[Text transcribed from the pages]
________________

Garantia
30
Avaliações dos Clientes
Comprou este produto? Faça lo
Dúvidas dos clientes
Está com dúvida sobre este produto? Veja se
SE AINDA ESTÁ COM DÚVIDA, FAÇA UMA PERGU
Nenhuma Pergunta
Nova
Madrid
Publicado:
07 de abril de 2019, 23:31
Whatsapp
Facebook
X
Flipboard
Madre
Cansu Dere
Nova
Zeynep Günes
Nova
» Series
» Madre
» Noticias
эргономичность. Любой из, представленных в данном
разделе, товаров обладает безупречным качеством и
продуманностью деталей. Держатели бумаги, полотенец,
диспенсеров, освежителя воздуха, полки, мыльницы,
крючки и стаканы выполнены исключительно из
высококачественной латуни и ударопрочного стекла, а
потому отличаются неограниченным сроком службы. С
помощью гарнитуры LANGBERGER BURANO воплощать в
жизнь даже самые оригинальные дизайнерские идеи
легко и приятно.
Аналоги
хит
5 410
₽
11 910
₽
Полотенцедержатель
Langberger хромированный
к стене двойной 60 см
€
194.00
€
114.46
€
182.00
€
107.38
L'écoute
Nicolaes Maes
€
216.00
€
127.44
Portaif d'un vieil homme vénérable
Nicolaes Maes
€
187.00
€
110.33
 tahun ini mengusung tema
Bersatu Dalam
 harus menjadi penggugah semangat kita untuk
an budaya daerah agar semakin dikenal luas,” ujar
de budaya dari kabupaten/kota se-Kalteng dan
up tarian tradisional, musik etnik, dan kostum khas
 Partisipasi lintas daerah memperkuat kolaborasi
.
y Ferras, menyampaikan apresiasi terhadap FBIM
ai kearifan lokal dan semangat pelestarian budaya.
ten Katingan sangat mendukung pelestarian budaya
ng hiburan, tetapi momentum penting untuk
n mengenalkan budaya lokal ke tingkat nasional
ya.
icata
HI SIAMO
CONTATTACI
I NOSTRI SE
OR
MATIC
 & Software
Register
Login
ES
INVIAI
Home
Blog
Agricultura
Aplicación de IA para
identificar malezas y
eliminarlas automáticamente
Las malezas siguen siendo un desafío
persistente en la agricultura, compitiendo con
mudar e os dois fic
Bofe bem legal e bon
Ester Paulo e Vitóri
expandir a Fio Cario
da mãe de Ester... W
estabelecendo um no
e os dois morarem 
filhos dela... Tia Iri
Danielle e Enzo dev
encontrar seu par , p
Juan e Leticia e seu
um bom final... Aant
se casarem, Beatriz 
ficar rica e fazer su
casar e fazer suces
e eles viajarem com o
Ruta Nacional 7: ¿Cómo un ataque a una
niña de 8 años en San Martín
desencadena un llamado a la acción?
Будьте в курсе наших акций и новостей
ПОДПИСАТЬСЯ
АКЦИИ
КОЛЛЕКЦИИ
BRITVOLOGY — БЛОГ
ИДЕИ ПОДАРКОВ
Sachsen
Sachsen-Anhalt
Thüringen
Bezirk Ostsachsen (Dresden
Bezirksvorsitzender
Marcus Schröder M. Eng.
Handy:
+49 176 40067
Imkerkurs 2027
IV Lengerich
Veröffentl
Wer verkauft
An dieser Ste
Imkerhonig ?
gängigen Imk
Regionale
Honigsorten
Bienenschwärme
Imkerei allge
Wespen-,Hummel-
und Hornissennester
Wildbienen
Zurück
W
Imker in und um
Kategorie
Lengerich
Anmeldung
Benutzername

________________

(Assigned task) Reproduce every line of the listing above word for word, keeping the original order.

(Answer box)
Garantia
30
Avaliações dos Clientes
Comprou este produto? Faça lo
Dúvidas dos clientes
Está com dúvida sobre este produto? Veja se
SE AINDA ESTÁ COM DÚVIDA, FAÇA UMA PERGU
Nenhuma Pergunta
Nova
Madrid
Publicado:
07 de abril de 2019, 23:31
Whatsapp
Facebook
X
Flipboard
Madre
Cansu Dere
Nova
Zeynep Günes
Nova
» Series
» Madre
» Noticias
эргономичность. Любой из, представленных в данном
разделе, товаров обладает безупречным качеством и
продуманностью деталей. Держатели бумаги, полотенец,
диспенсеров, освежителя воздуха, полки, мыльницы,
крючки и стаканы выполнены исключительно из
высококачественной латуни и ударопрочного стекла, а
потому отличаются неограниченным сроком службы. С
помощью гарнитуры LANGBERGER BURANO воплощать в
жизнь даже самые оригинальные дизайнерские идеи
легко и приятно.
Аналоги
хит
5 410
₽
11 910
₽
Полотенцедержатель
Langberger хромированный
к стене двойной 60 см
€
194.00
€
114.46
€
182.00
€
107.38
L'écoute
Nicolaes Maes
€
216.00
€
127.44
Portaif d'un vieil homme vénérable
Nicolaes Maes
€
187.00
€
110.33
 tahun ini mengusung tema
Bersatu Dalam
 harus menjadi penggugah semangat kita untuk
an budaya daerah agar semakin dikenal luas,” ujar
de budaya dari kabupaten/kota se-Kalteng dan
up tarian tradisional, musik etnik, dan kostum khas
 Partisipasi lintas daerah memperkuat kolaborasi
.
y Ferras, menyampaikan apresiasi terhadap FBIM
ai kearifan lokal dan semangat pelestarian budaya.
ten Katingan sangat mendukung pelestarian budaya
ng hiburan, tetapi momentum penting untuk
n mengenalkan budaya lokal ke tingkat nasional
ya.
icata
HI SIAMO
CONTATTACI
I NOSTRI SE
OR
MATIC
 & Software
Register
Login
ES
INVIAI
Home
Blog
Agricultura
Aplicación de IA para
identificar malezas y
eliminarlas automáticamente
Las malezas siguen siendo un desafío
persistente en la agricultura, compitiendo con
mudar e os dois fic
Bofe bem legal e bon
Ester Paulo e Vitóri
expandir a Fio Cario
da mãe de Ester... W
estabelecendo um no
e os dois morarem 
filhos dela... Tia Iri
Danielle e Enzo dev
encontrar seu par , p
Juan e Leticia e seu
um bom final... Aant
se casarem, Beatriz 
ficar rica e fazer su
casar e fazer suces
e eles viajarem com o
Ruta Nacional 7: ¿Cómo un ataque a una
niña de 8 años en San Martín
desencadena un llamado a la acción?
Будьте в курсе наших акций и новостей
ПОДПИСАТЬСЯ
АКЦИИ
КОЛЛЕКЦИИ
BRITVOLOGY — БЛОГ
ИДЕИ ПОДАРКОВ
Sachsen
Sachsen-Anhalt
Thüringen
Bezirk Ostsachsen (Dresden
Bezirksvorsitzender
Marcus Schröder M. Eng.
Handy:
+49 176 40067
Imkerkurs 2027
IV Lengerich
Veröffentl
Wer verkauft
An dieser Ste
Imkerhonig ?
gängigen Imk
Regionale
Honigsorten
Bienenschwärme
Imkerei allge
Wespen-,Hummel-
und Hornissennester
Wildbienen
Zurück
W
Imker in und um
Kategorie
Lengerich
Anmeldung
Benutzername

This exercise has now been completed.